Many of the misguided efforts can be grouped under the rubric of Interactive TV. On the low end of interactivity, the term might encompass video-on-demand or pay-per-view. But the more far-reaching expectations for Interactive TV conjured images of clicking the remote to order a pizza, or vote to decide the direction of a TV show's plot. Obviously, those more ambitious aspirations haven't come to fruition, or even close. Remember ACTV, AOL-TV and Wink? Among the biggest bombs was Microsoft's WebTV, now MSN TV. Founded in 1995, WebTV Networks was basically a set-top box that connected to the TV via the Internet. But WebTV and other specialized set-top boxes have failed to build momentum due to technical hurdles and a lack of compelling content.
Even gadgets that have gained traction, such as the digital video recorder, have spread more slowly than expected. Forrester predicted in 2000 that 53 million U.S. homes would have a DVR by 2005. In a March 2007 report, however, the research firm noted that only 13 million homes had DVRs. Oops. That didn't stop Forrester from predicting DVRs spreading to 65 million homes by 2011, mainly as a result of the technology being built into cable and satellite set-top boxes.
A PC for the People
In 1995, Oracle CEO Larry Ellison declared the pc dead, soon to be replaced by the low-cost network computer. To achieve his vision of an affordable, efficient Internet access terminal he created Network Computer Inc. Of course, network computers never took off. But that didn't keep the Silicon Valley billionaire from continuing to evangelize for a cheap PC-alternative.
Ellison's second attempt at popularizing the network computer failed in 2003 when his New Internet Computer Co., selling Web-surfing devices for under $200, was shut down after three years.

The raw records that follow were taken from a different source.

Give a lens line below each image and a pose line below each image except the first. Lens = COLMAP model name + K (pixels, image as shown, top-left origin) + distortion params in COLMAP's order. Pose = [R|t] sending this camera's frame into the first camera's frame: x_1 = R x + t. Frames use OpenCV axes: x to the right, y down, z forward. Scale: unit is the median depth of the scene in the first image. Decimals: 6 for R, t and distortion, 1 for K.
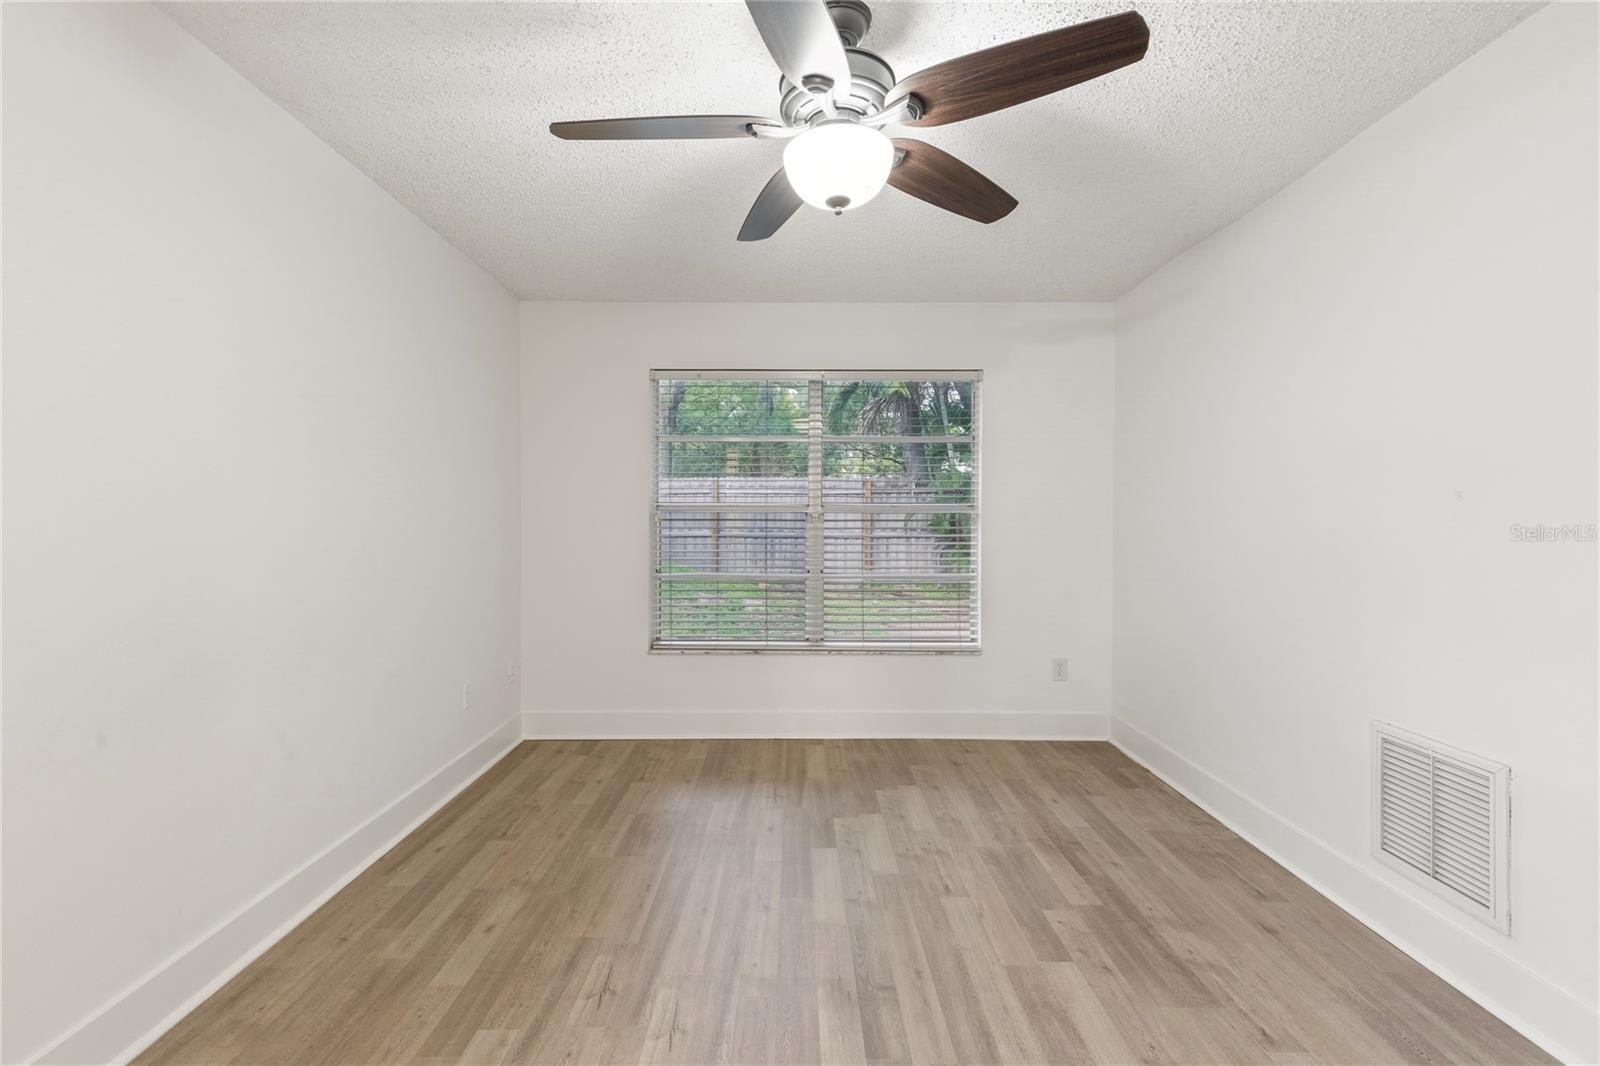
lens RADIAL K [[716.2, 0, 792.6], [0, 716.2, 527.9], [0, 0, 1]] dist [0.007455, -0.000292]
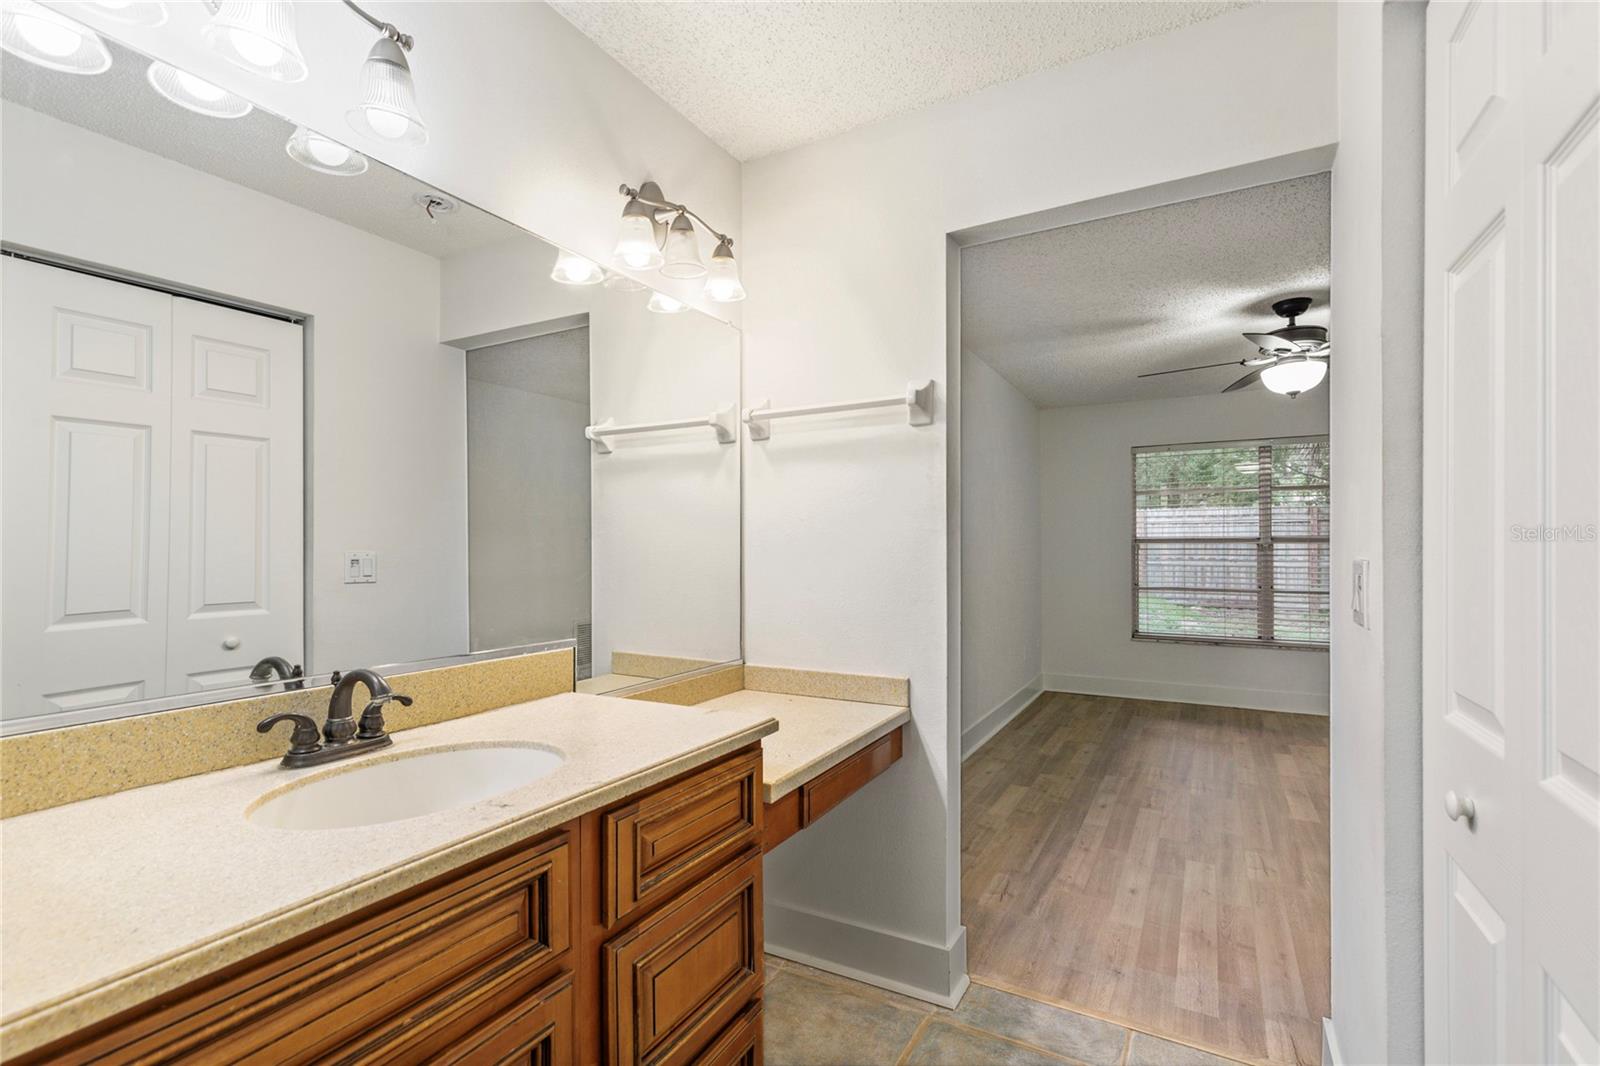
lens RADIAL K [[725.7, 0, 802.0], [0, 725.7, 538.7], [0, 0, 1]] dist [0.012274, 0.000111]
pose [[0.873960, -0.008487, -0.485924, -0.099753], [-0.003329, 0.999719, -0.023449, 0.007650], [0.485987, 0.022111, 0.873686, -0.979025]]
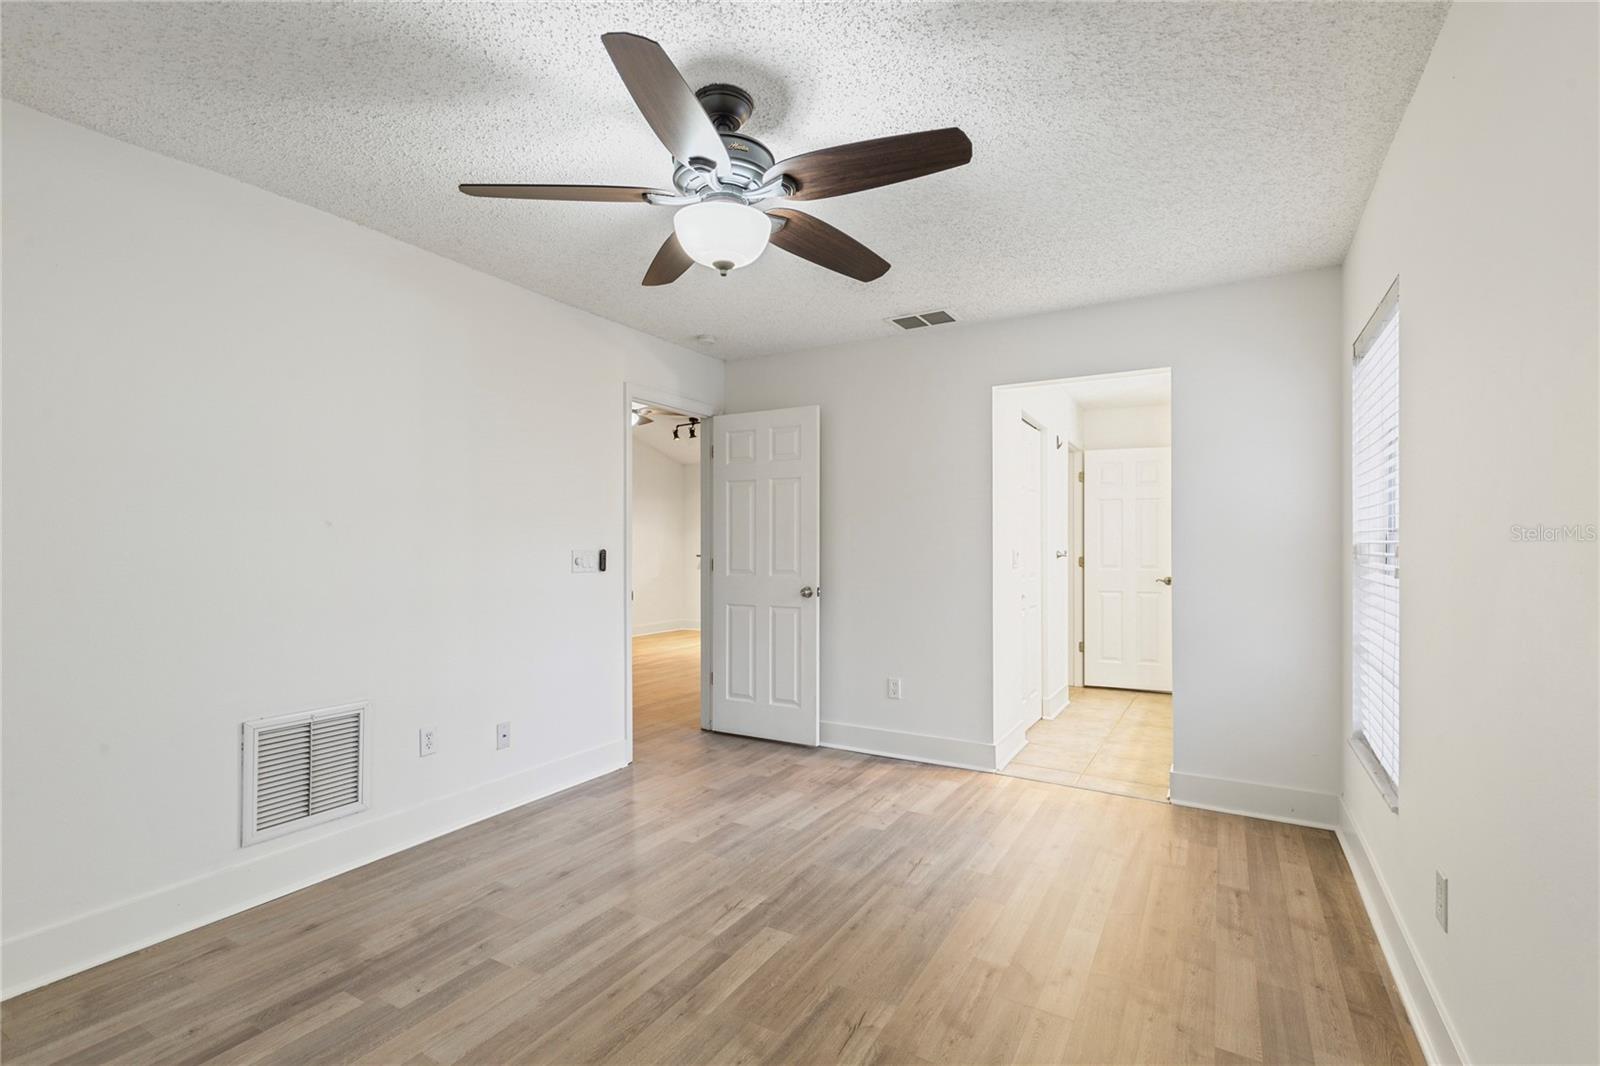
lens RADIAL K [[725.7, 0, 802.0], [0, 725.7, 538.7], [0, 0, 1]] dist [0.012274, 0.000111]
pose [[-0.865571, -0.001454, 0.500784, -0.416816], [0.000824, 0.999990, 0.004328, -0.016567], [-0.500785, 0.004159, -0.865561, 1.291029]]
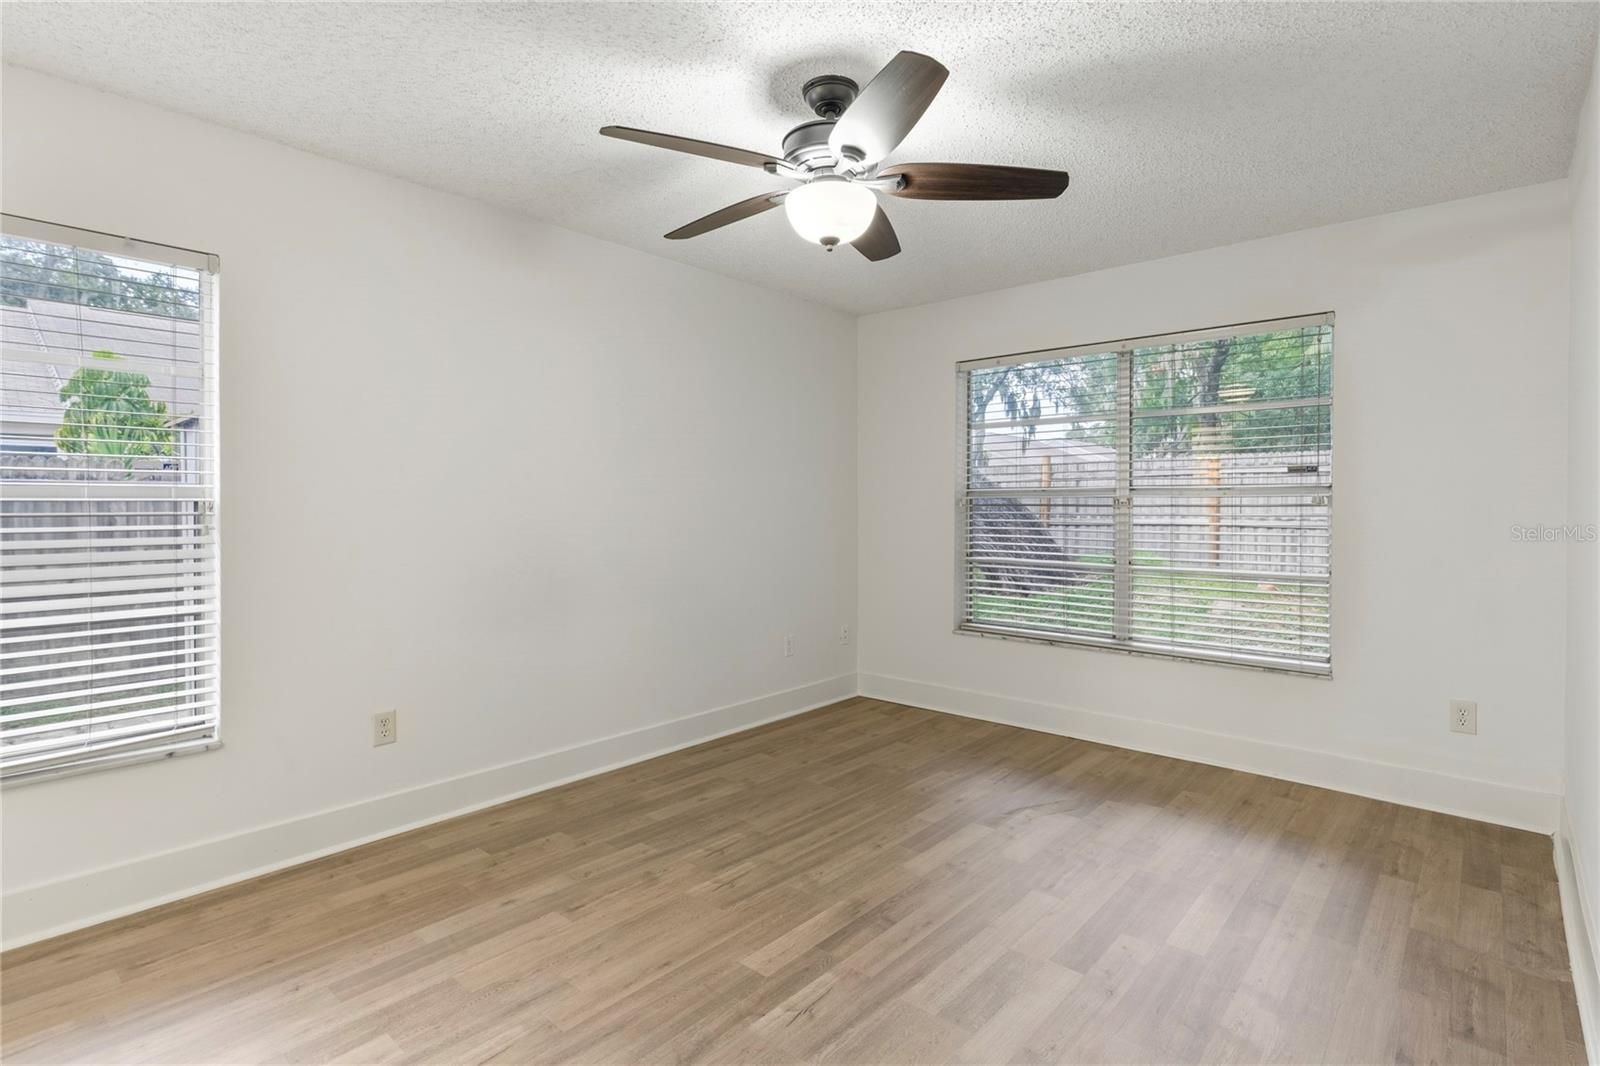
lens RADIAL K [[779.5, 0, 808.4], [0, 779.5, 512.1], [0, 0, 1]] dist [0.000626, 0.000017]
pose [[0.754467, 0.003872, -0.656326, 0.595396], [-0.006608, 0.999977, -0.001697, 0.002443], [0.656304, 0.005618, 0.754475, -0.006033]]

Ellison wasn't the only one with high hopes for the concept of inexpensive, ubiquitous Internet appliances. Companies including 3Com, Sony and Compaq Computer were all coming out with such products in the late 1990s. And all wound up being scrapped after finding few customers.
These efforts weren't completely quixotic, however. Tim Bajarin, principal analyst at consultancy Creative Strategies, Inc, says one result was that PC makers began dropping prices in response to the threat posed by the network computer. "This led to PCs becoming under $500 and basically defeating the original purpose of a low-cost Internet PC," adds Bajarin.
It was the equivalent of "Dewey Beats Truman" in the digital world. Back in 1997, then-Forrester Research president George Colony famously dubbed startup online bookseller Amazon.com, "Amazon.toast" in the face of established offline competitors such as Barnes & Noble. Never mind that the book retailing giant wouldn't even get on the Internet until that year.
But Colony wasn't alone in doubting Amazon's chances against entrenched rivals. Other skeptics mocked Jeff Bezos' creation as "Amazon.org," a domain reserved for nonprofit organizations. Wall Street wasn't bullish on the company in the early days either. It would not be until the following year that then-Merrill Lynch analyst Henry Blodget would correctly predict that Amazon would hit $400 a share.
Perhaps its detractors should have noticed that one of Amazon's biggest institutional backers was top Silicon Valley venture capital firm Kleiner Perkins Caufield & Byers. Its early confidence was handsomely rewarded as Amazon went on to become an online retail behemoth, last year posting earnings of $190 million on revenue of $10.7 billion. The company evolved into a media platform in its own right, offering digital downloads, blogs and original shows like the Bill Maher-hosted Amazon Fishbowl.
For his part, Colony survived the Amazon gaffe - he is now chairman, CEO and acting chief financial officer of Forrester.